CP4 Injection Pump Failures
There are few redeeming factors regarding the design of the Bosch CP4 injection pump. For an in-depth, detailed review of the CP4 pump's shortcomings and causes of failures, see: CP4 injection pump failure causes. It is widely believed that domestic diesel fuels perform below the minimum performance standards required to properly lubricate the CP4 injection pump, resulting in premature wear and often catastrophic destruction.
A typical CP4 pump failure results in metal filings and fine metallic particles being distributed through the fuel system, ultimately clogging fuel injectors and lines. Such a failure requires an entirely new fuel system; fuel pump, injection pump, eight fuel injectors, and every line where fuel flows, in addition to removing and cleaning the fuel tank itself. CP4 pump failures are prevented by adding a supplemental fuel additive to every tank of fuel.
Excessive Fuel Dilution ("Making Oil")
Fuel dilution in the 6.7L Power Stroke is caused by the active regeneration component of the diesel particulate filter system. During active regeneration, fuel is injected into the exhaust stroke and is channeled through the exhaust system and into the DOC where an exothermic reaction occurs, raising the temperature of exhaust gases flowing through the DPF in order to burn off combustion material captured in the filter.
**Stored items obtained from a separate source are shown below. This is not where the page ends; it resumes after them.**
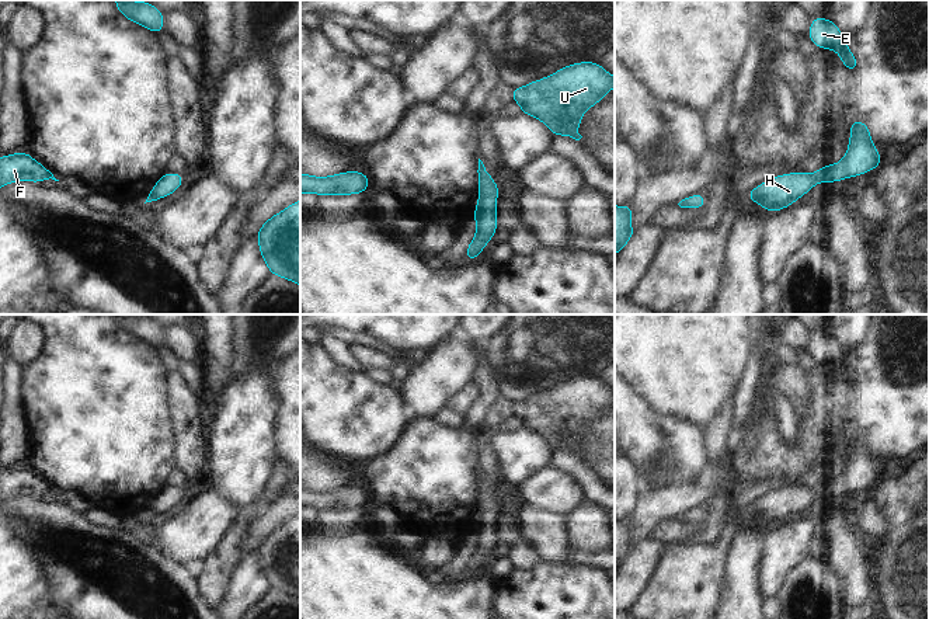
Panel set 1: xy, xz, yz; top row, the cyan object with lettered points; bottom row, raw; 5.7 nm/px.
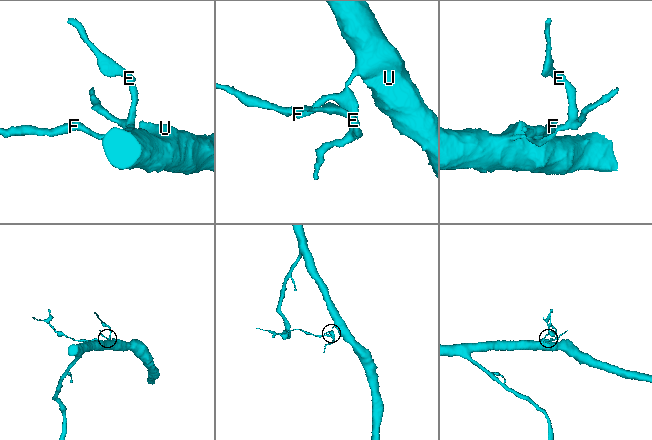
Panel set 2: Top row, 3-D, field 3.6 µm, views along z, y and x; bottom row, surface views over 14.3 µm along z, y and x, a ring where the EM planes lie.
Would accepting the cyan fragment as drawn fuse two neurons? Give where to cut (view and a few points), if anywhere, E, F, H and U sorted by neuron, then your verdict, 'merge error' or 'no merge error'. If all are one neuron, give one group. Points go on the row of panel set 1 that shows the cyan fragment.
no cut; E F H U; no merge error

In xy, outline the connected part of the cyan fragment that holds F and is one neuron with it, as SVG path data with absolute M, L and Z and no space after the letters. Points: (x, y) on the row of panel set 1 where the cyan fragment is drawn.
M24 150L0 157L0 188L8 182L18 182L21 180L41 182L49 178L59 181L48 168Z

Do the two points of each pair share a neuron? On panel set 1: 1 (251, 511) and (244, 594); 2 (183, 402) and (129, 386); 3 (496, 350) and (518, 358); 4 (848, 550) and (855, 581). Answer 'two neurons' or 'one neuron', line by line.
1: two neurons
2: two neurons
3: one neuron
4: one neuron

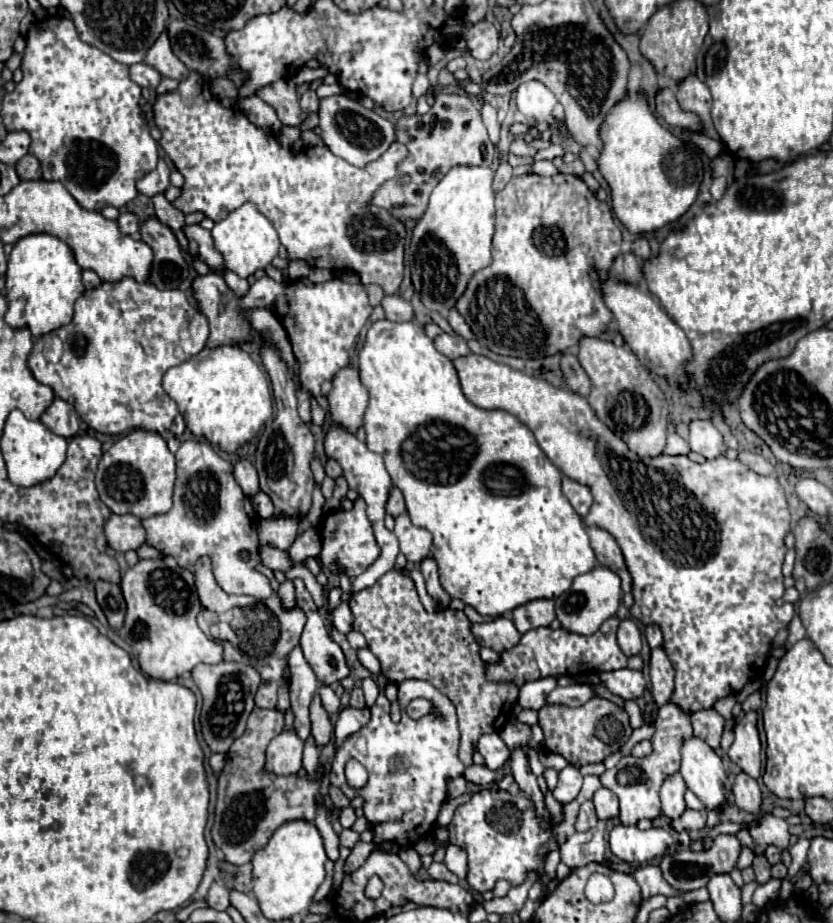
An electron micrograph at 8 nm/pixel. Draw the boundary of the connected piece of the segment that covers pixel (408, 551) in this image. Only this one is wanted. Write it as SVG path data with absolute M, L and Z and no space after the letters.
M400 514L396 518L396 528L394 534L398 538L400 544L400 552L410 560L410 562L422 562L424 558L428 558L430 554L430 546L432 546L432 534L424 528L416 528L408 514Z

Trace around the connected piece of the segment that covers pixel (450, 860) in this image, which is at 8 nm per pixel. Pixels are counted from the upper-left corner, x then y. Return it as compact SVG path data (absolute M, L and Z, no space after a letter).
M448 844L444 864L446 864L448 870L454 872L460 880L466 878L466 872L468 872L468 860L466 860L464 850L460 850L460 846L456 846L456 844Z

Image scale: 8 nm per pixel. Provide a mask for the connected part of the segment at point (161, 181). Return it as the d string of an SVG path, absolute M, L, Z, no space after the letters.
M160 160L158 168L150 174L146 174L142 180L138 180L138 192L146 194L148 198L156 196L156 194L164 194L170 188L170 166Z

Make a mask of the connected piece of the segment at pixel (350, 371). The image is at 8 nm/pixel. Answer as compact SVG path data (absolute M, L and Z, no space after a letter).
M342 368L334 376L328 404L332 424L348 430L350 434L356 434L362 426L362 418L368 406L368 390L362 386L354 368Z

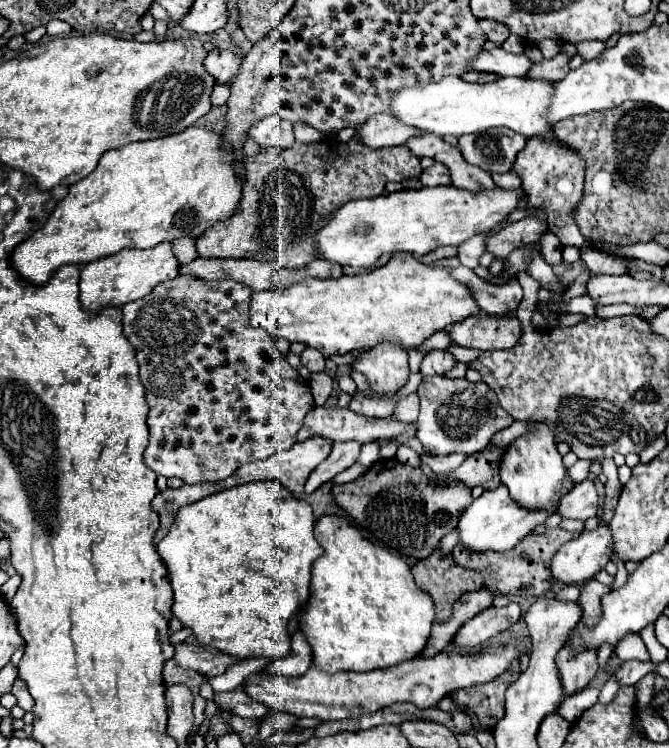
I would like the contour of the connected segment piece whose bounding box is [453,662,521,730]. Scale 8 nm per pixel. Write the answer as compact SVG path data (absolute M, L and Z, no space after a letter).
M513 662L513 666L509 670L505 670L501 676L497 676L493 682L487 684L477 684L473 688L463 688L453 692L453 698L475 712L475 716L479 718L479 722L491 730L499 718L503 716L505 710L505 690L513 684L513 680L517 680L521 674L519 670L519 662Z

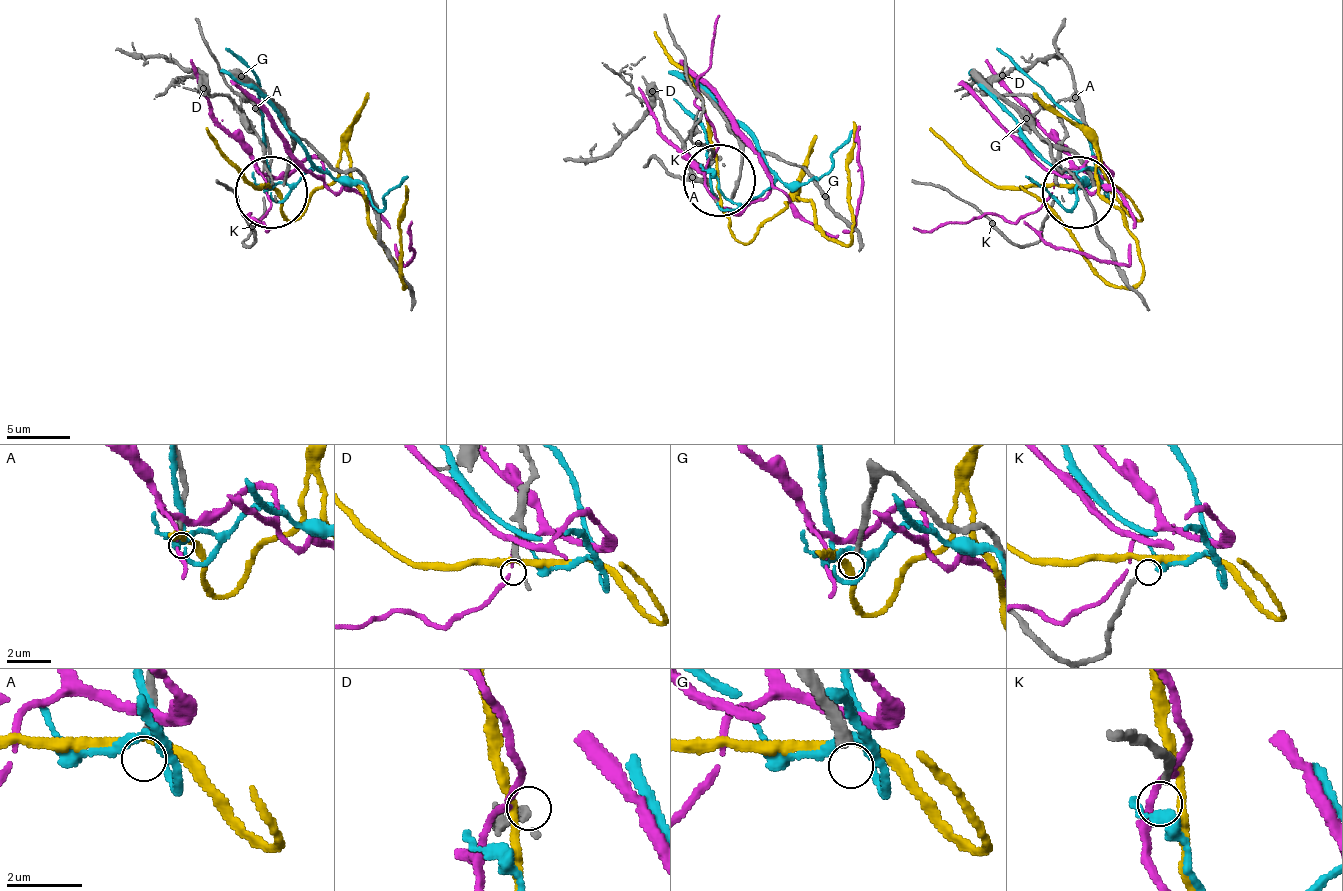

The fundamental problem with the post-injection method of introducing fuel into the exhaust stream is that raw fuel is bring transfered through the combustion chamber, where it has the propensity to stick to the cylinder walls. The motion of the piston then allows diesel fuel to pass behind the cylinder rings and enter the crankcase, contaminating the lube oil supply. Fuel dilution is worse and widely more common in vehicles that are driven in stop-and-go conditions or that idle frequently. Keeping the vehicle moving at highway speeds with minimal stops is the most effective means of reducing fuel dilution in 6.7L Power Stroke equipped vehicles.
SST Turbocharger Failures
Turbocharger failures have been common on 2011 and 2012 model year 6.7L Power Stroke equipped pickups. The weak link in the Honeywell DualBoost turbo during early production years seems to be the ceramic ball bearings. Reliability concerns with the turbocharger were eradicated with the introduction of steel ball bearings. A turbo failure on these model years is hard to miss, as an obnoxiously loud screeching sound is exhibited in addition to smoke being emitted out of the tailpipe due to burning engine oil. As the turbocharger design is relatively advanced, it's also quite expensive to replace.
NOx Sensor Failures
NOx sensor failures were extremely common on 2011 model year engines. Under certain conditions, engine power is reduced as a result of a faulty NOx sensor. Frequent sensor failures on a large scale prompted Ford to initiate Custom Satisfaction Program 12B33, in which technicians checked and replaced faulty sensors in addition to uploading an upgraded emission control strategy for the SCR system. The Customer Satisfaction Program expired April 30th, 2013.
Glow Plug Failures/Dropping
There have been multiple reports that the glow plug tip on early production 6.7L Power Strokes may break off into the engine, causing a catastrophic failure. These incidents were not widespread and there have not been enough cases to prompt a recall or any considerable concern in later production engines. The problem seems to be isolated to certain chassis cab models. Had Ford detected a problem with the glow plugs, a recall or service bulletin would have been likely in order to reduce the onset of expensive warranty claims.
EGT Sensor on "Ambulance Package" Chassis Cab Trucks
At least one faulty EGT sensor was identified on 2011 and 2012 model year F-350/F-450/F-550 trucks equipped with the "Ambulance Package". The emissions aftertreatment system on the 6.7L Power Stroke diesel features several EGT sensors. When one of these sensors fails, a vehicle may shut down while driving and/or fail to restart. Considerable controversy resulted as emergency vehicles were left stranded, prompting Ford recall 13S10 to replace the faulty sensor(s). Similar instances have been reported in pickup models, although these incidents appear much more isolated and have not contributed to widespread concern.